アリシンは一度血液中に取り込まれてしまうと長時間血液とともに体中を巡って口臭や体臭を発生させてしまうため、アリシンが血液に取り込まれる前に緑茶を飲みましょう。
目安としてはニラを食べ終わってから30分以内に緑茶を飲むことをおすすめします。
カフェインには注意
なお、タンニンは紅茶やコーヒーにも含まれています。さらに、紅茶やコーヒーにたくさん含まれるカフェインにも消臭効果はあります。
そのため、ニラの口臭予防としては紅茶やコーヒーを飲んでも効果は期待できます。
しかしながら、カフェインを大量に摂取すると血圧が上昇したり、頭が痛くなったりするので、食後に紅茶やコーヒーを飲む場合は飲みすぎないように注意してください。
ポリフェノールを摂取する
りんごやホウレン草、カカオなどに含まれているポリフェノールにはアリシンのニオイを抑える効果があります。
ニラによる口臭を予防したいときは食後のデザートとしてりんごやチョコレートを食べてアリシンのニオイを軽減させましょう。
ポリフェノールを含んだ食べ物もアリシンが血液に取り込まれる前に消臭効果を発揮します。
アリシンが血液とともに体中に広がるのを予防するためにはニラを食べ終わった後にできるだけ早くそれらを食べることです。
汗でにおいの元を排出する
汗をかくとアリシンが体外に排出されます。
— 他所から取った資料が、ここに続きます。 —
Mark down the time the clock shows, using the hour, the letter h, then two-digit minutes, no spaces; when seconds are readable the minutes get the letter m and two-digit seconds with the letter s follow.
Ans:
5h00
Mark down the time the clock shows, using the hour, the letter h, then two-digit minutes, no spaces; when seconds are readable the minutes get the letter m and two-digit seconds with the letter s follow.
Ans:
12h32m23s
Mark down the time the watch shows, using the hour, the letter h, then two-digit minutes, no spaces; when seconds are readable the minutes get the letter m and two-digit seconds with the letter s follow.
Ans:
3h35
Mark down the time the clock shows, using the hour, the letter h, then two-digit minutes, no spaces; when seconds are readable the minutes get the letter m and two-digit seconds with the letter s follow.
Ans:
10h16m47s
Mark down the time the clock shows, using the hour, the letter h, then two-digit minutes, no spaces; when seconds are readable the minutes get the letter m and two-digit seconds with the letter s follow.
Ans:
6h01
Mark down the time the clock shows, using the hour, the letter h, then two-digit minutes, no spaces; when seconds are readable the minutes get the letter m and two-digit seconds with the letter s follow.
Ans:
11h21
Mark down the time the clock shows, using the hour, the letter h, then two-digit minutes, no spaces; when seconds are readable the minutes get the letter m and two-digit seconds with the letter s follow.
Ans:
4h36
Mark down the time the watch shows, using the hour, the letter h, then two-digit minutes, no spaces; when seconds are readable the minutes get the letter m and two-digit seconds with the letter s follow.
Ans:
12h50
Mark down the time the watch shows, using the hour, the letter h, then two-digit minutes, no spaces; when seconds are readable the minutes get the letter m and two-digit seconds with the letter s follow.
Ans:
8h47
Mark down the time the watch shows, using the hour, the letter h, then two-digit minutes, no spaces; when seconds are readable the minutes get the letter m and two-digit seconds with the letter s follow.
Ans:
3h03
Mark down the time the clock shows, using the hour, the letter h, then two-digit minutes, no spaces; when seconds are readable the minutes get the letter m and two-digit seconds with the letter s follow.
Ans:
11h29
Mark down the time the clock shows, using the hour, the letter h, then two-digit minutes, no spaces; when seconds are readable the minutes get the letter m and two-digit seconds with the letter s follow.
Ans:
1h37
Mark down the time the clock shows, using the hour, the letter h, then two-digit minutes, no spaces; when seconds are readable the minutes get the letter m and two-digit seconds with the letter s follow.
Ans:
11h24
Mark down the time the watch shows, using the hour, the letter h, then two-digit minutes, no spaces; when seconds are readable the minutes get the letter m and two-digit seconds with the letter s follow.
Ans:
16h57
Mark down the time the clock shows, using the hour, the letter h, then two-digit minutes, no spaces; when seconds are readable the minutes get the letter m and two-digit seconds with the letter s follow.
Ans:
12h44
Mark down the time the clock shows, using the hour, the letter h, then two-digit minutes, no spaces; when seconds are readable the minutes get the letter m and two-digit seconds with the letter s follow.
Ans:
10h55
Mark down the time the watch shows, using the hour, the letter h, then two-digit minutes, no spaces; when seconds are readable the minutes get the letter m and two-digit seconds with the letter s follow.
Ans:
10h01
そのため、ニラを使った料理をたくさん食べた後は運動をしたり、お風呂に入ったりして汗をかき、アリシンの排出を促しましょう。
汗をかいたらシャワーを浴びるなどしてアリシンのニオイが体に残らないようにしてください。
調理の工夫で臭いを抑えることもできる
アリシンは調理の時に細かく刻まれると強いにおいを発する性質をもっています。そのため、ニラを使って料理をするときはできるだけ大きめにニラを切ることをおすすめします。
また、ニラを切った後に長時間そのままの状態にしておくとニオイがきつくなっていきます。ニラは料理に使う直前に切るようにするとニオイを軽減できるでしょう。
さらに、アリイナーゼは熱に弱いことが特徴です。ニラを長時間炒めたり、茹でたりするとアリシンが発生しにくくなるため、口臭が気になるときは加熱時間を延ばしましょう。
その一方で加熱しすぎるとニラの食感や風味が変わってしまうことがあるので、好みに合わせて調理方法を加減してください。
ニラを食べる時はしっかりと口臭対策をしよう
ニラを食べて口臭が発生するのはアリシンの影響です。口臭を気にせずにニラを食べたいときは食前や食事中に牛乳を飲んだり、食後に緑茶を飲んだりしてアリシンのニオイを抑えましょう。
ニラを食べてもしっかりと予防をすると口臭は気になりませんよ。